Despite being a web browser based system it has some of the features that you’d except in a desktop system. You can drag and drop appointments and there are some keyboard shortcuts. If you’ve been wondering what the fuss is about ‘Ajax’ ‘Web 2.0’ and other browser based services, have a look at Google Calendar.

Couples, families and friends can share their individual Google Calendars between them with a few clicks – something that Outlook users would love to do but can’t without a lot of hoops.

Like Outlook, you can have more than one calendar under a single Google Calendar login. Unlike Outlook these calendars can be easily viewed as a single view. Under ‘My Calendars’ you could make separate calendars for, say, Home and Work plus a separate one for vacation planning. With a single click the events from one calendar can be added or removed from the current view.

There’s an in-built system of alerts for upcoming appointments with email, SMS (US cell phones) and pop-ups. Again, the email and SMS options aren’t easily available to Outlook users.

You can post links on a web page to let people create appointments on their Google Calendars. That could be used to easily organize a party or promote an event. Bands or performers could provide links to their gigs with date, time and place all set to be added to your calendar. Outlook has support for two systems for sending appointments (iCalendar and vCalendar) but they’ve never taken off in a big way.

Recurring appointments are supported in Google Calendar (despite reports to the contrary) but they can’t be imported from Outlook.

You can import your Outlook appointments into Google Calendar (details here)  but there’s no way, at present, to export from the Google service.

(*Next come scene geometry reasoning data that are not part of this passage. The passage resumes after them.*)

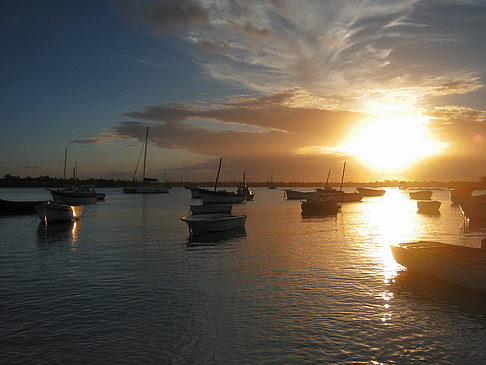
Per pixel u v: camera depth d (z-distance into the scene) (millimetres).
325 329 9375
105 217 43125
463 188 69062
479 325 9664
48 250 20594
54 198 67875
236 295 12148
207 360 7793
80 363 7668
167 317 10172
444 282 13180
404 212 53344
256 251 20250
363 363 7707
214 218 27844
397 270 15602
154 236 26375
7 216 44375
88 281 13938
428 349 8328
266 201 90875
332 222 37469
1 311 10680
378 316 10266
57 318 10117
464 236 26891
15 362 7699
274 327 9477
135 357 7914
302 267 16250
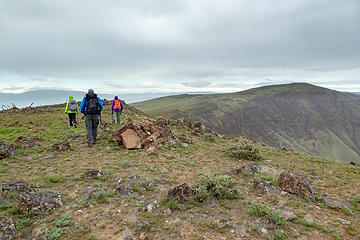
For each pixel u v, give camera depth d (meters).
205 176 7.43
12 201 5.50
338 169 11.45
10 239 4.11
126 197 6.11
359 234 4.57
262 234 4.41
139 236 4.33
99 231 4.51
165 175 8.48
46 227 4.52
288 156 14.51
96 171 7.92
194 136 18.42
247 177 8.24
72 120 19.31
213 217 5.11
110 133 16.14
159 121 18.25
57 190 6.61
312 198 6.43
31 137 13.77
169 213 5.23
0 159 9.59
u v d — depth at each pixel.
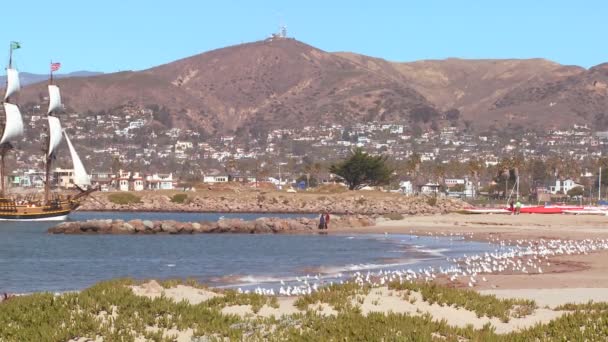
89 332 22.95
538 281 42.47
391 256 65.94
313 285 41.53
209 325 23.98
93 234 105.12
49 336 22.33
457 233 95.31
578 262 53.72
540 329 24.22
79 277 52.94
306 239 91.31
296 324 24.78
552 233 92.31
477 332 24.03
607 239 82.44
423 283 31.50
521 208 149.50
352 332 23.23
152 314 24.84
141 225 106.62
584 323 24.44
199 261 64.12
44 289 46.06
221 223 107.31
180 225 105.75
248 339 22.88
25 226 132.62
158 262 63.94
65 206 151.62
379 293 29.55
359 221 113.44
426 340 22.31
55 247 83.12
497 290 38.09
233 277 49.94
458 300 28.55
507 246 75.75
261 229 106.50
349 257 65.69
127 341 22.27
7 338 22.55
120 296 26.22
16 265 61.88
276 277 49.72
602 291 37.47
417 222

I know it’s a minority view but we’d like to see a hybrid service for the PIM functions available in Outlook. Some traditional software on your computer with the data synced to a web host so you have the option of accessing and sharing the same data via a web browser, mobile phone as suits your needs. This would let you work on your personal information from your computer even when disconnected from the Internet, but the many advantages of the web service.

This should sound familiar to many Office Watch readers who have such a hybrid service with Outlook. Exchange Server or Small Business Server in corporate environments does this already – most people use Outlook to access Exchange Server data but there are also options to get to the same info via a web page (Outlook Web Access), PDA (Outlook Mobile Access) and even mobile phones (WAP support in OMA).